* Selected passage
------------------------------------
Keep pursuing this and ignore critics. What you're doing is important b/c ML is just out of reach of a big percentage of developers and technical lay people. It will take time to get your approach right, but it will make a difference.
As a suggestion - provide more real-world examples (eg. business, sports, etc) so that users can tinker with your samples as pathway toward learning.
Please don't give up on this. Great job.
I will take your suggestion into consideration. You are right, there should be more real-world examples that will help users get started and see how this can be useful.
The thing is, I started the project two weeks ago, so it still relatively new. I ve been coding day n night because the idea got me excited. I published the first stable release this week. However, there are new features that will be implemented in the next releases.
However, I think it is only for building deep learning models and does not have any general ML support or am I missing something? If yes then that fact makes it very different from igel as a tool
I see the value in having a CSV data dump and going "I wonder what happens if I run it through X." then a CLI command to find out.
Would be neat if there was an adapter for SQLite too IMO.
Keep it up Nidhal, you’re doing a tremendous service. Don’t let the snobs get to you.
Abstracting scikit out into a configuration file only very slightly simplifies the actual code involved but I can see this being useful for some non technical users who don't care about the code and just know the ML terms.
A few parameters are fine, you can pull them out into constants, but you quickly end up with a lot of variables to keep track of.
I know the answer is to just write what I'm describing myself but does anyone know of an existing way to find the best SciKitLearn algorithm for a particular problem. Like if I want to find the regression fit is there a way to just pass in the data and have it trained,tested on all of the regression algorithms in SKLearn? My current workflow is to just pick a handful of algorithms that sound like they should be good for the problem at hand and try each one of them manually. Igel seems like a step towards making this sort of thing possible if another tool doesn't exist already.
So, if you throw some data and fit all machine learning models on it and then compare the performance. You will probably receive misleading values since different models require different tuning approaches. It's not as easy as you said it, you can't just feed data (also depends on the data) to models and expect to get the best model at the output.
One approach I can think of here is to integrate cross validation and hyperparameter tuning with your suggestion. However, I can imagine that this can be computationally expensive. I will take it into consideration as an enhancement for the tool. Thanks for your feedback
These operations certainly are computationally expensive, a recent hyperparameter tuning operation locked up my laptop for 3 days but this seems to be the case for any similar operation. The only approaches I've come across so far to overcome it are things like converting the data to smaller sizes (which seems outside the scope of this tool) and some way to batch the data so that it can be "paused" and resumed as needed. Thank you again for creating Igel.
It's designed for use in a public policy context, so it works best with:
- binary classification problems (ex: the evaluation module is designed for binary classification metrics)
- problems that have a temporal component (the cross validation system makes some assumptions about this)
It's a command line tool that is also intended for non-technical folks. I sense a contradiction.
That doesn't even speak to the requirement of understanding all these ML algorithms so I can specify them in the config file, or understanding YAML format, or data curation. At this point it would be easier to write the python code - especially scikit-learn which is a very well-documented library.
------------------------------------
* Data lines
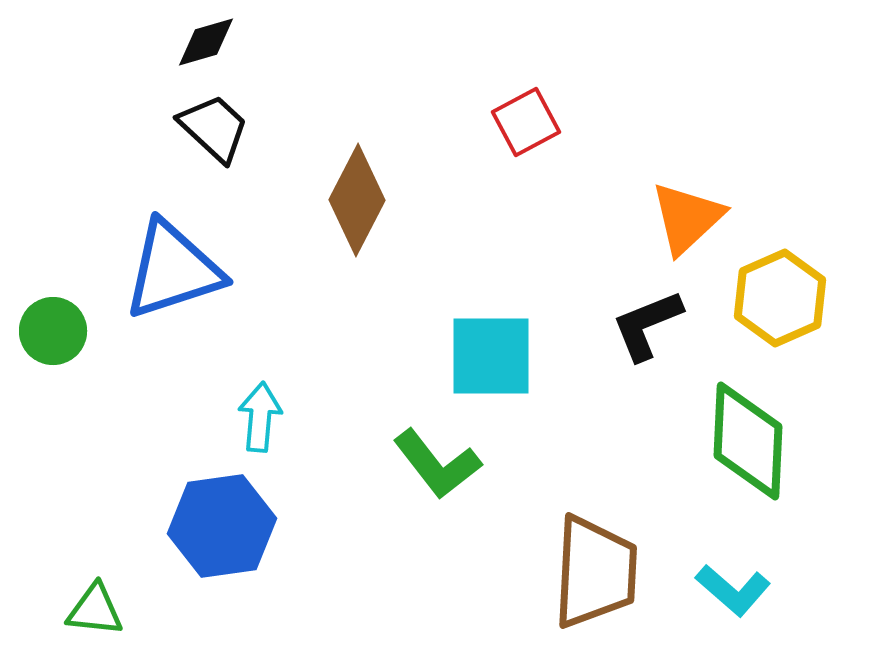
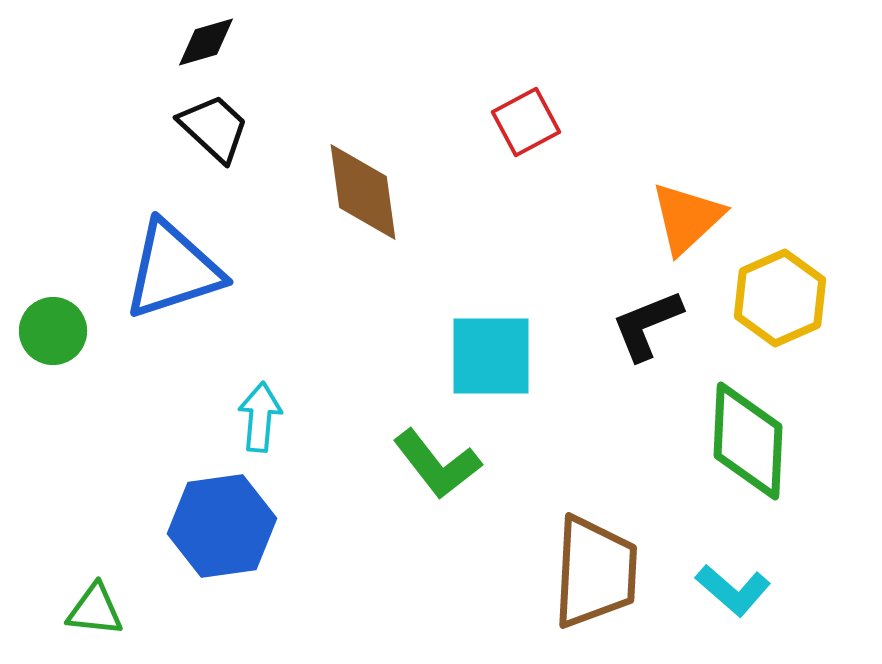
brown diamond: moved 6 px right, 8 px up; rotated 35 degrees counterclockwise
------------------------------------
* Exercise tasks
A: In the igel thread, change "snobs" to "naysayers" in the stretch from "Would be neat" through "the ML terms.".
B: Answer these about the igel thread:
(i) How long before writing had the developer started the project?
(ii) What is the database that one commenter would like an adapter for?
(iii) For how long did a recent hyperparameter tuning operation lock up one commenter's laptop?

* Results of the tasks
A:
Would be neat if there was an adapter for SQLite too IMO.
Keep it up Nidhal, you’re doing a tremendous service. Don’t let the naysayers get to you.
Abstracting scikit out into a configuration file only very slightly simplifies the actual code involved but I can see this being useful for some non technical users who don't care about the code and just know the ML terms.

B:
(i) Two weeks
(ii) SQLite
(iii) 3 days